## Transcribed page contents
-- Opening Marker --

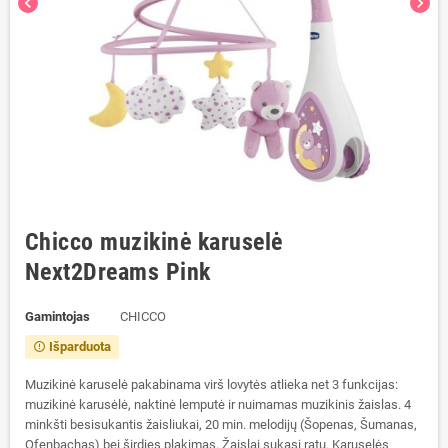
chevron_left
chevron_right
Chicco muzikinė karuselė
Next2Dreams Pink
Gamintojas
CHICCO
Išparduota
error_outline
Muzikinė karuselė pakabinama virš lovytės atlieka net 3 funkcijas:
muzikinė karusėlė, naktinė lemputė ir nuimamas muzikinis žaislas. 4
minkšti besisukantis žaisliukai, 20 min. melodijų (Šopenas, Šumanas,
Ofenbachas) bei širdies plakimas. Žaislai sukasi ratu. Karuselės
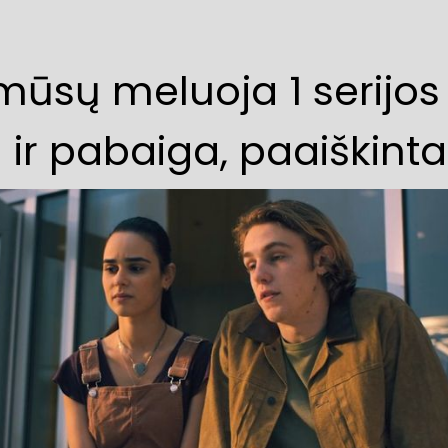
mūsų meluoja 1 serijos
 ir pabaiga, paaiškinta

-- Closing Marker --

## WHAT THIS TASK INVOLVES
Transcribe exactly, and only, the lines from the one containing "muzikinė karusėlė, naktinė" through the last line of the records above, both included; leave out the pictures.

## COMPLETED TASK
muzikinė karusėlė, naktinė lemputė ir nuimamas muzikinis žaislas. 4
minkšti besisukantis žaisliukai, 20 min. melodijų (Šopenas, Šumanas,
Ofenbachas) bei širdies plakimas. Žaislai sukasi ratu. Karuselės
mūsų meluoja 1 serijos
 ir pabaiga, paaiškinta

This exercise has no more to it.